Quick tip if you don’t want to sit around for hours ritual casting Alarm to charge your ward. You can hook yourself up to the Tesla Supercharger that is taking the Eldritch Adept feat. With Armor of Shadows you can spam cast Mage Armor and power up your ward in around a minute.
Armor of Shadows only allows you to cast mage armor on yourself, and mage armor cannot be cast on a creature that is wearing armor. So it will take most characters in heavy armor 15+ minutes to charge up their ward by spamming mage armor (doff armor, cast mage armor a bunch, don armor), but it will take a little more than an hour for warforged, in particular.
Tortles get crazy AC, buddy of mine playing in a game I'm running is a level 3 fighter with a 19 AC thanks to his shield. With artificer you could end up w a 20 AC at level 2. Great vid!
Thoughts on delaying 1 level into wizard, taking a 4th level in Artificer to get the AIC at 4, take the heavy armor Master Feat, then wizard for 5-6, warlock at 7, wizard on 8-9. We get 1 more AIC and one significantly earlier
Worth considering - I hate delaying the Wiz levels and AoA from Warlock, etc., but I don't mind difficult and interesting choices :). And there are ways to get AoA outside of a Warlock dip, as many have pointed out.
I'v been waiting for this kind of build, I'm so happy. BUT I have a challenge for you. Make an optimized necromancer build. I have no idea how to do it if it should be more support by multi-classing into like idk twilight domain after level 6 necromancer or go full damage and go full wizard necromancer. I would LOVE to see the number crunching on it, possibly the hardest class to optimize in my opinion.

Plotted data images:
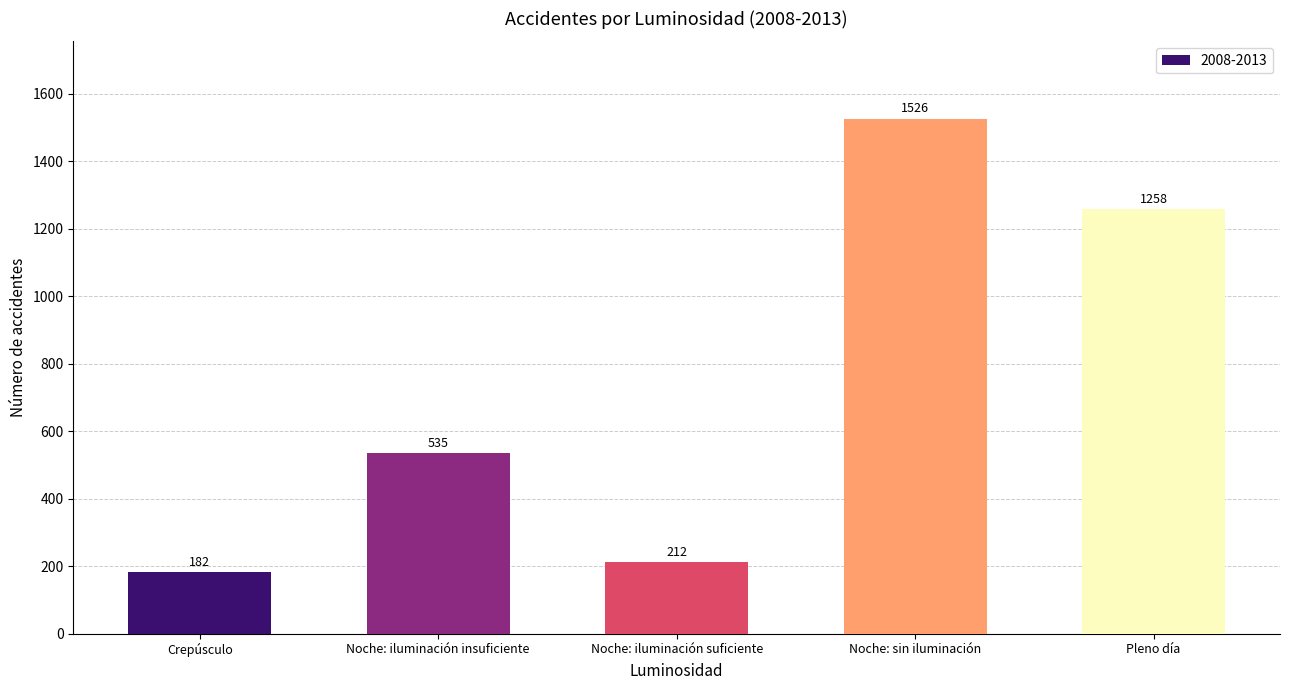

Count the number of categories in the chart.

5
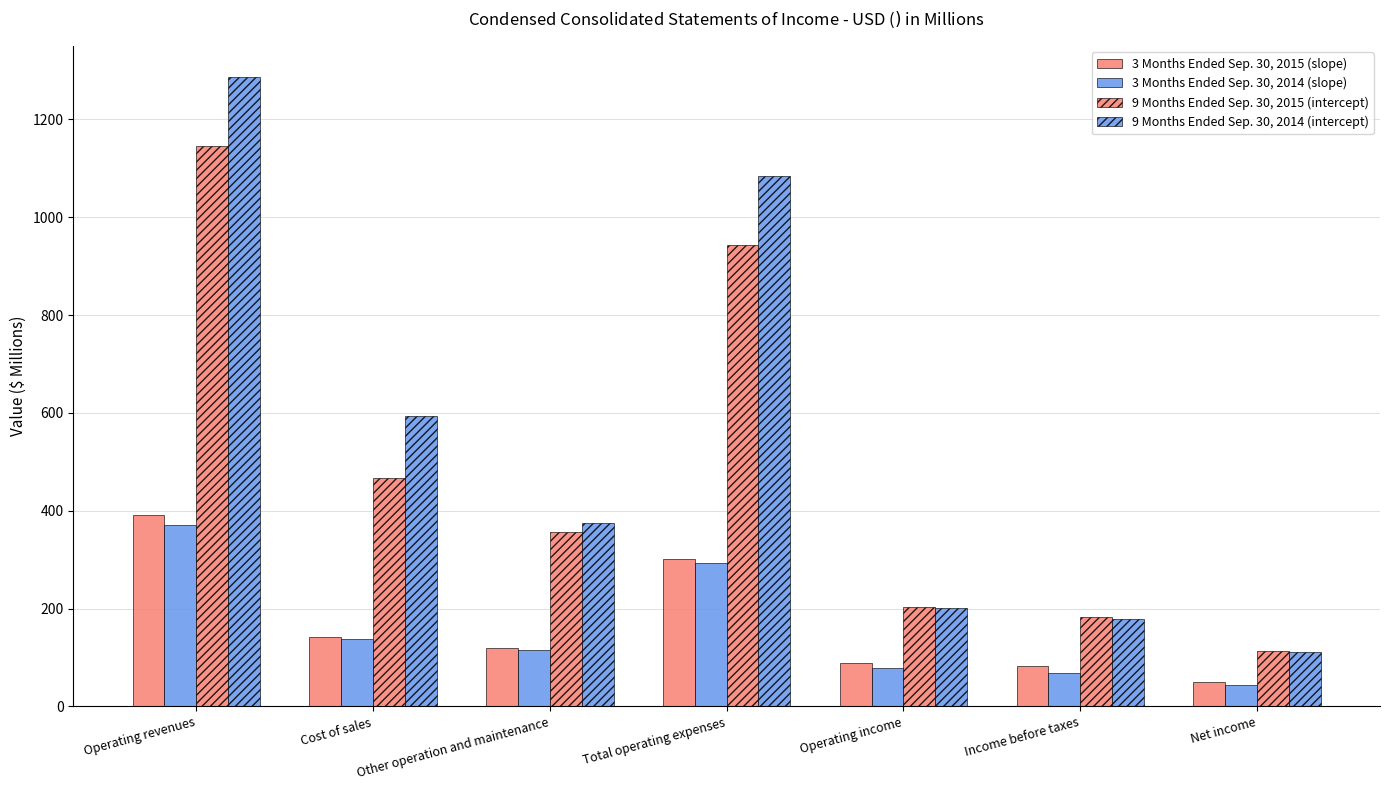

What is the minimum value for 3 Months Ended Sep. 30, 2015 (slope)?

51.0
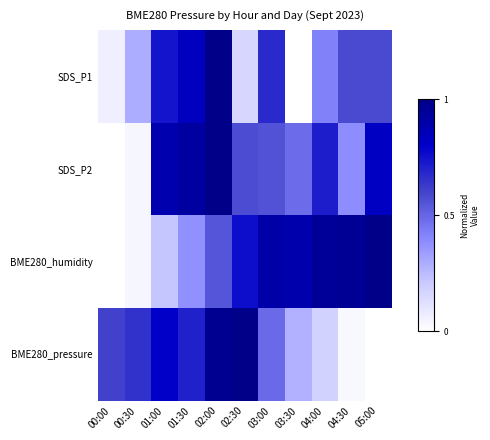

What is the greatest value displayed?

1.0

COMPLETE THE FOLLOWING =
- 1) Answer these questions about the comment thread:
(a) Which feat does the first comment say lets you spam cast Mage Armor?
(b) What AC does the level 3 fighter in the tortle comment have?
(c) Which domain does the last comment suggest multiclassing into after level 6 necromancer?
- 2) Echo everything in the comment thread from "Thoughts on delaying" down to "in my opinion.".
- 3) Write what comes next in the comment thread, picking up after its last sentence.

RESPONSES PER TASK =
- 1)
(a) The Eldritch Adept feat.
(b) A 19 AC.
(c) Twilight domain.

- 2)
Thoughts on delaying 1 level into wizard, taking a 4th level in Artificer to get the AIC at 4, take the heavy armor Master Feat, then wizard for 5-6, warlock at 7, wizard on 8-9. We get 1 more AIC and one significantly earlier
Worth considering - I hate delaying the Wiz levels and AoA from Warlock, etc., but I don't mind difficult and interesting choices :). And there are ways to get AoA outside of a Warlock dip, as many have pointed out.
I'v been waiting for this kind of build, I'm so happy. BUT I have a challenge for you. Make an optimized necromancer build. I have no idea how to do it if it should be more support by multi-classing into like idk twilight domain after level 6 necromancer or go full damage and go full wizard necromancer. I would LOVE to see the number crunching on it, possibly the hardest class to optimize in my opinion.

- 3)
Yes! Sorry the one that allows the player to move around, balm of peace I think it is, but I honestly don't even know how to optimize necromancer at all
@@v1talsign393 they are immune to exhaustion but yes they will die to the dmg if they are within the radius. A good way to place this is basically to put it on the opposite side of the grapplers and the bbeg is at the edge of the radius. So that at least 3 grapplers (assuming bbeg is medium size) are untouched by the sickening radiance.
If you think you might be tempted to pick up Lightning Lure, don't. Instead, grab Thorn Whip with your Artificer cantrips. Despite having double the range of Lightning Lure (and not relying on the target ending the forced movement adjacent to you in order to deal damage) is a melee attack. And outside of Swarms, the number of enemies that will be resistant (or immune!) to it's damage is quite a bit smaller, which imo nicely counterbalances the drop from d8 to d6.
Suprised you didn't take 2 Warlock levels or the Eldritch adept feat to get that juicy Armor of Shadows invocation to recharge the Ward outside of combat.
Brilliant video! The 4 levels behind the wizard's spell progression hurt too much for my taste. I would just go Hexblade 1 / Wizard 19. Yes the enemy could just ignore me, *if* they could afford it. Apart from Armor of Agathys, Shield and Fire Shield, I would rely heavily on Slow and Tasha's Mind Whip. Slow uses my concentration while crippling up to 6 enemies with one save per round. The ones that make the save get targeted with the upcasted mind whip. Re-cast Slow once enogh enemies have shaken it off and repeat with mind whip. Meanwhile, most enemies can't use reactions and can't move and attack on the same turn, so the rest of the party can just kite them to death while I stand near one or two enemies and can position myself freely. With 16 con, Tough, lvl7 AoA and Arcane Ward I'm looking at 267 HP, which is pretty much on par with a Fighter. Slap a Mirror Image, Blade Ward, Absorb Elements or Ray of Enfeeblement on it if I'm feeling fancy. Come to think of it, with all those reasons to attack me the 18 AC (23 with Shield) does start to sound a bit meager...
Fighter 2/ wizard 18 Tortle with shield and protection fighting style. Ac 25 with shield spell. Shield master feat. Walk up to a dragon and say " Kneel before me worm, or I will ride your corpse by the end of this minute." Cast meteor swarm, action surge, cast disintegrate. That's how you tank as a wizard!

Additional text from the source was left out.